One in four of the emergency nurses surveyed for the ENA's Violence Against Nurses Working in U.S. Emergency Departments has been assaulted more than 20 times in the past three years, and one in five nurses has been verbally abused more than 200 times during the same period.

Briggs tells HealthLeaders Media that ED assaults remain "way under-reported. They're discouraged from reporting because of staff feeling like it will look like a weakness, or the hospital administration or the local police don't want to deal with it as a crime. People who are concerned about customer perceptions and patient satisfaction don't want to deal with it," he says.

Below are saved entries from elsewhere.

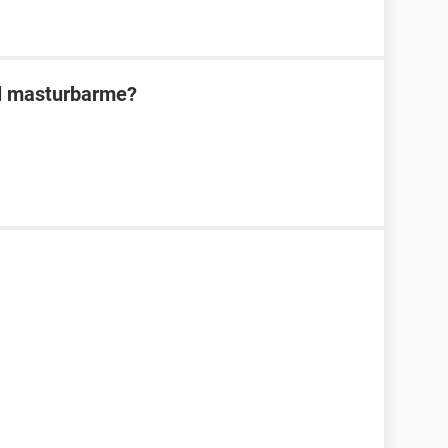
al masturbarme?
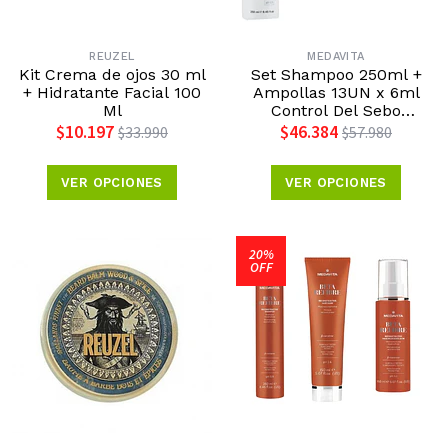
REUZEL
MEDAVITA
Kit Crema de ojos 30 ml
Set Shampoo 250ml +
+ Hidratante Facial 100
Ampollas 13UN x 6ml
Ml
Control Del Sebo
Medavita
$10.197
$46.384
$33.990
$57.980
VER OPCIONES
VER OPCIONES
20%
OFF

As troubling as those responses are, it's a wonder there isn't more violence in the ED. All the ingredients are in place for violence and abuse by a small percentage of the volumes of people that use the ED. Injured, sick people and their relatives enter an intimidating ED environment afraid, confused, and in pain. Some are drunk, drugged out, mentally ill, or all three. Often they face long waits for treatment. Of course, the vast majority of emergency patients are "respectful of the process," Briggs says. Given the increasingly important and growing role that the ED is playing as a healthcare entry point for many Americans, however, hospitals must adopt a Zero Tolerance policy toward ED violence.